To access the credential information, go to the service credentials page of your IBM Cloud Object Storage service instance. Expand the service credential to see the credential details.

For more information, see Service credentials in the Object Storage product documentation.

HMAC authentication

If you want to use HMAC authentication, you must have the following information ready:

Access key id
The access_key_id that was generated when the IBM Cloud Object Storage instance was created. For example, 347aa3a4b34344f8bc7c7cccdf856e4c.
Secret access key
The secret_access_key to use to sign requests. This key was generated when the IBM Cloud Object Storage instance was created. For example, gvurfb82712ad14W7a7915h763a6i87155d30a1234364f61.

IAM authentication

If you want to use IAM authentication, you must have the following information ready:

IAM API key
For example, 0viPHOY7LbLNa9eLftrtHPpTjoGv6hbLD1QalRXikliJ.
Resource instance ID
For example, cloud-object-storage:global:a/3ag0e9402tyfd5d29761c3e97696b71n:d6f74k03-6k4f-4a82-b165-697354o63903::.

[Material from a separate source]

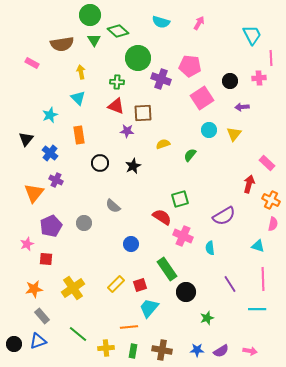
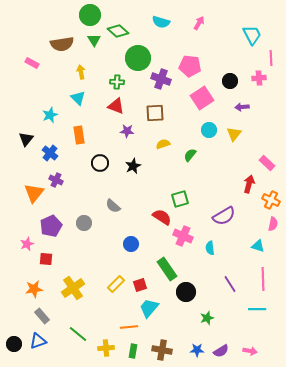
brown square at (143, 113): moved 12 px right
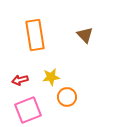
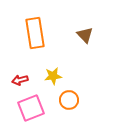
orange rectangle: moved 2 px up
yellow star: moved 2 px right, 1 px up
orange circle: moved 2 px right, 3 px down
pink square: moved 3 px right, 2 px up
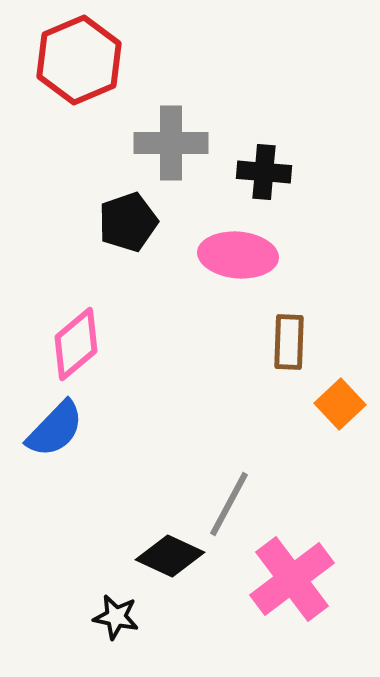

Connecting to the data source

From your Discovery project, complete the following steps:

  1. From the navigation pane, choose Manage collections.

  2. Click New collection.

  3. Click the link next to the Need to connect to a data source? field, click IBM Cloud Object Storage, and then click Next.

  4. Choose a credential type, and then complete the fields with the information that you collected earlier.

    • IAM
    • HMAC

    Click Next.

  5. Name the collection.

  6. If the language of the documents in storage is not English, select the appropriate language.

    For a list of supported languages, see Language support.

  7. Optional: Change the synchronization schedule.

    For more information, see Crawl schedule options.

  8. Choose the buckets that you want to crawl.

    The more buckets that you select, the longer the processing of the documents takes.

  9. If you want to limit the types of files to add to the collection, you can list the file extensions for file types to either include or exclude.

    When you choose to list extensions for file types to exclude, you must add at least one file extension.

    For a list of supported file types, see Supported file types.

  10. If you want the crawler to extract text from images on the site, expand More processing settings, and set Apply optical character recognition (OCR) to On.

    When OCR is enabled and your documents contain images, processing takes longer. For more information, see Optical character recognition.

  11. Click Finish.

The collection is created quickly. It takes more time for the data to be processed as it is added to the collection.

If you want to check the progress, go to the Activity page. From the navigation pane, click Manage collections, and then click to open the collection.